Abu Dhabi — Inception, a G42 company specializing in AI-native products, and Mohamed bin Zayed University of Artificial Intelligence (MBZUAI), the world’s first AI-focused graduate research university, through its Institute of Foundation Models and in collaboration with Cerebras, today announced the launch of SHERKALA, a revolutionary Kazakh Large Language Model (LLM) designed to empower over 13 million Kazakh speakers with the potential of generative AI.
SHERKALA, is an 8-billion-parameter model that is adaptively trained on 45 billion words, primarily focusing on Kazakh while also including English, Russian, and Turkish. SHERKALA, leverages Llama 3.1 and adapts it for Kazakh, with a 25% tokenizer expansion to make Kazakh understanding and generation more efficient. The model was trained on Condor Galaxy, one of the world’s most powerful AI supercomputers for training and inferencing built by G42 and Cerebras.
“The launch of SHERKALA, reinforces our commitment to addressing the needs of underserved linguistic communities through advanced AI technologies. In collaboration with MBZUAI, we are proud to introduce a model that empowers Kazakh speakers and redefines the LLM landscape with scalable, efficient, and inclusive AI solutions. With JAIS tailored for Arabic speakers, NANDA for Hindi speakers, and now SHERKALA expanding access for Kazakh speakers, we continue to drive AI inclusiveness, ensuring underserved languages are fully represented in the AI ecosystem. This milestone brings us closer to a more equitable future where technology amplifies every voice,” said Dr. Andrew Jackson, CEO of Inception, a G42 company.

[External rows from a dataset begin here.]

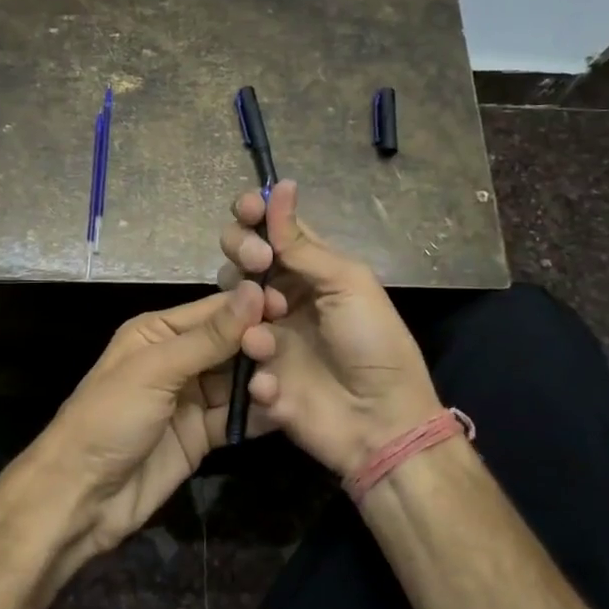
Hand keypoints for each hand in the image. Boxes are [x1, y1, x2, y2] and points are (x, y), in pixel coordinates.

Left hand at [28, 281, 273, 568]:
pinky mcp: (203, 435)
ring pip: (239, 380)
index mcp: (159, 332)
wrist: (82, 496)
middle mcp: (178, 359)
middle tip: (291, 354)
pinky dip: (259, 414)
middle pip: (232, 344)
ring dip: (263, 381)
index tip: (291, 306)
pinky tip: (284, 411)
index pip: (214, 310)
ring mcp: (192, 399)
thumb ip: (209, 337)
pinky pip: (238, 417)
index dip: (250, 307)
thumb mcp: (157, 370)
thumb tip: (253, 291)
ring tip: (286, 385)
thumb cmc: (110, 418)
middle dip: (260, 346)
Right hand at [218, 181, 441, 476]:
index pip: (272, 231)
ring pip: (229, 303)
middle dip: (241, 251)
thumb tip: (280, 187)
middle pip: (241, 260)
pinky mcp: (253, 372)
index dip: (254, 214)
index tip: (247, 208)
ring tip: (269, 324)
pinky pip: (233, 355)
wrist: (380, 421)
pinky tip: (273, 376)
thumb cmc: (373, 342)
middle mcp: (283, 296)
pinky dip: (251, 360)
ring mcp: (265, 335)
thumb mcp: (347, 283)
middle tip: (258, 263)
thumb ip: (302, 244)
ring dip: (244, 304)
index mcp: (310, 271)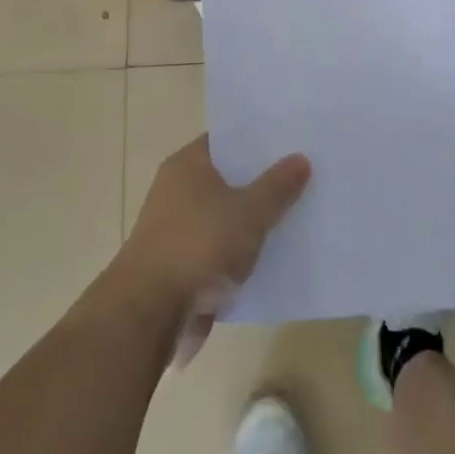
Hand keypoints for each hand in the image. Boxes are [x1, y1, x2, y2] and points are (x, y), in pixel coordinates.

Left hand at [115, 135, 309, 363]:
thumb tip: (300, 158)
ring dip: (252, 222)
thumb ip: (276, 186)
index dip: (259, 141)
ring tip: (298, 217)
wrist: (149, 313)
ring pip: (225, 217)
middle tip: (305, 178)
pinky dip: (240, 254)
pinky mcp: (181, 266)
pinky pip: (219, 250)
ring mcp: (177, 229)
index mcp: (188, 165)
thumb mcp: (249, 213)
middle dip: (262, 182)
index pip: (227, 140)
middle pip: (228, 178)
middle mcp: (178, 190)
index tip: (292, 143)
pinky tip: (273, 258)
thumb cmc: (199, 246)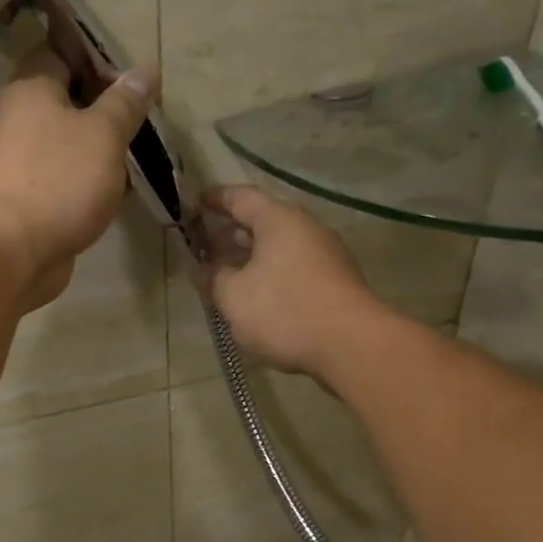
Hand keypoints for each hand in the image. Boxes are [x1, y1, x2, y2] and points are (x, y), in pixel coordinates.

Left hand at [0, 47, 160, 309]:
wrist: (14, 252)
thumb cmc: (59, 180)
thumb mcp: (103, 134)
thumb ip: (126, 103)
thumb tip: (147, 69)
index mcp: (33, 88)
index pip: (61, 51)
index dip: (97, 56)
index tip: (133, 70)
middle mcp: (23, 120)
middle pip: (69, 99)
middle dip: (107, 106)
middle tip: (148, 113)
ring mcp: (26, 162)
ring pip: (72, 143)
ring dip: (104, 148)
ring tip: (145, 150)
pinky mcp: (35, 199)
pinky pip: (69, 178)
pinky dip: (94, 180)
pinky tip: (123, 188)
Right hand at [198, 186, 385, 381]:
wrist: (350, 344)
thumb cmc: (284, 310)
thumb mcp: (234, 296)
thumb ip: (212, 278)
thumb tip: (199, 269)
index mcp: (278, 219)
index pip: (240, 197)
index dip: (213, 200)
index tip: (192, 206)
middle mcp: (304, 228)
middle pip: (261, 222)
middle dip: (229, 234)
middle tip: (203, 249)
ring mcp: (324, 255)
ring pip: (277, 249)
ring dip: (248, 259)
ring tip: (223, 278)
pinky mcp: (333, 283)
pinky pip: (292, 269)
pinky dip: (268, 276)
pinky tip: (254, 299)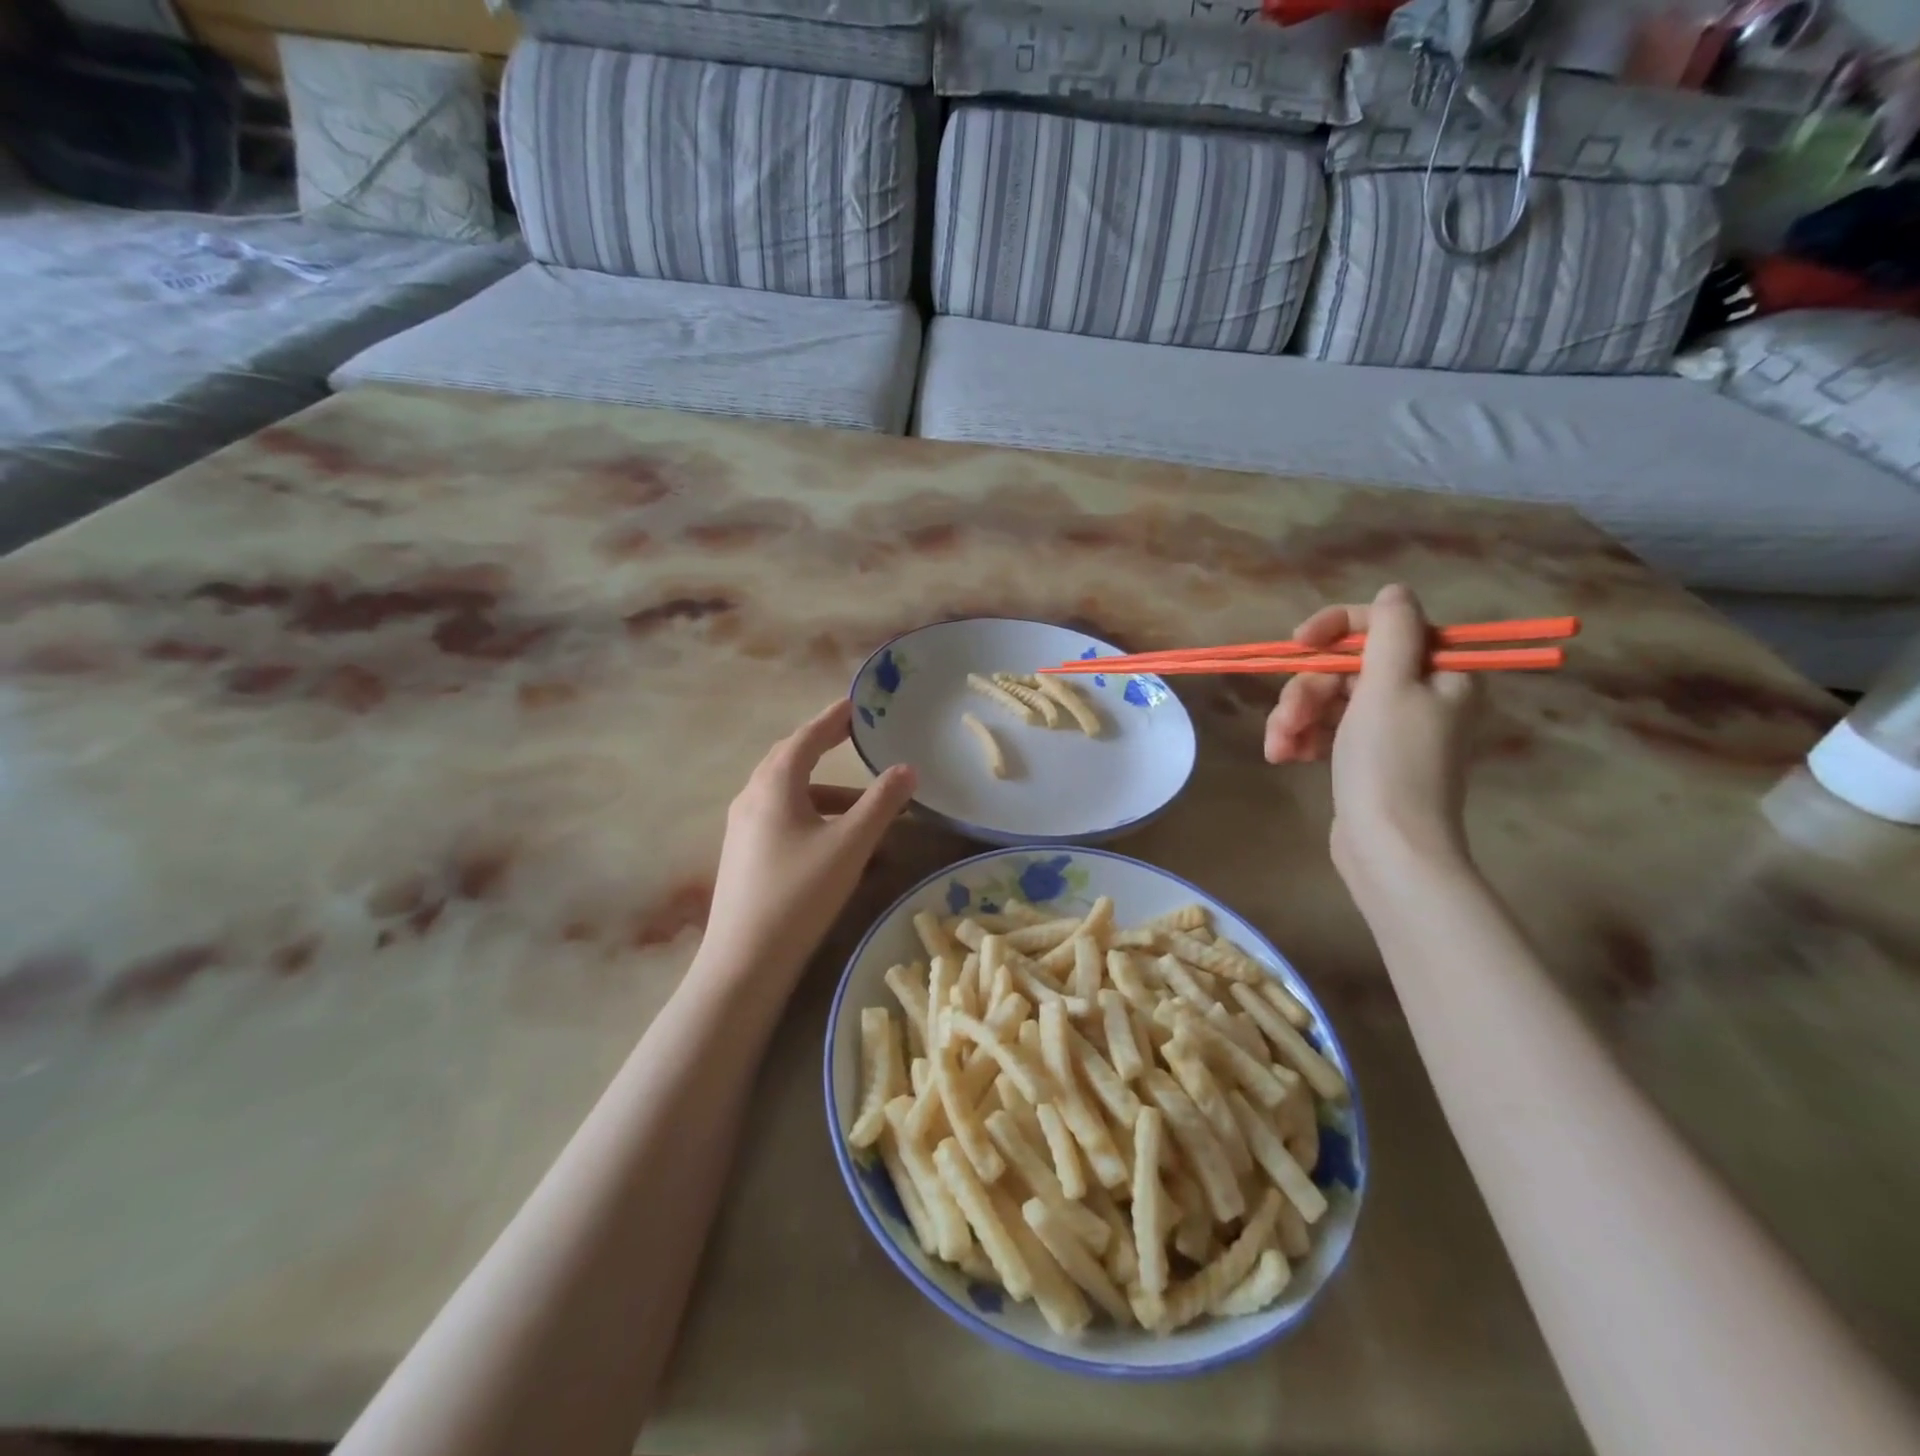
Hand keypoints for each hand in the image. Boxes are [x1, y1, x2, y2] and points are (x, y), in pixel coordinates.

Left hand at [699, 701, 916, 987]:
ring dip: (827, 794)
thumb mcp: (850, 844)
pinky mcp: (744, 856)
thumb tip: (907, 769)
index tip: (856, 704)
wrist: (744, 961)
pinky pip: (783, 821)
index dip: (833, 718)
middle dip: (824, 748)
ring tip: (865, 808)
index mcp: (774, 785)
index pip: (807, 737)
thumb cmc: (800, 892)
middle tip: (853, 738)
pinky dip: (814, 819)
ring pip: (789, 796)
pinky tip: (839, 846)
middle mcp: (752, 798)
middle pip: (791, 761)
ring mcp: (743, 829)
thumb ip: (882, 803)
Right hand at [1263, 584, 1477, 885]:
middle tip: (1287, 720)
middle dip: (1307, 690)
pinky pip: (1327, 729)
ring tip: (1279, 748)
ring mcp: (1390, 728)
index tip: (1300, 643)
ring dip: (1296, 718)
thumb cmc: (1390, 763)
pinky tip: (1284, 757)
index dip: (1337, 628)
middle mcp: (1420, 694)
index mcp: (1440, 672)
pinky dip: (1302, 738)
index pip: (1385, 625)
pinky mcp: (1365, 756)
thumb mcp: (1389, 687)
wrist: (1388, 847)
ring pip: (1329, 699)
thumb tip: (1394, 592)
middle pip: (1348, 667)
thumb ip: (1391, 631)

“In collaboration with MBZUAI, we are proud to introduce a model that empowers Kazakh speakers and redefines the LLM landscape with scalable, efficient, and inclusive AI solutions”
Dr. Andrew Jackson, CEO of Inception, a G42 company.
SHERKALA sets a new benchmark for Kazakh LLMs by excelling in Kazakh understanding and generative evaluations. The model surpasses larger counterparts through efficient token generation and state-of-the-art conversational capabilities, tested against human-curated queries on Kazakh culture, history, and knowledge. It is the best-performing open-source Kazakh-focused model of its size and outshines 70-billion-parameter models in generative capability.
“At MBZUAI, we are thrilled to collaborate with Inception on the development of SHERKALA a ground-breaking Kazakh LLM. This partnership reflects our shared vision of creating impactful AI solutions for underserved markets. Building upon the success of previous LLMs, SHERKALA represents a significant leap forward in democratizing AI access, preserving linguistic heritage, and empowering communities to thrive in the digital era. Together with Inception, we are transforming the LLM landscape, setting a precedent for innovative, inclusive, and responsible AI development,” said Professor Preslav Nakov, Department Chair and Professor of Natural Language Processing at MBZUAI.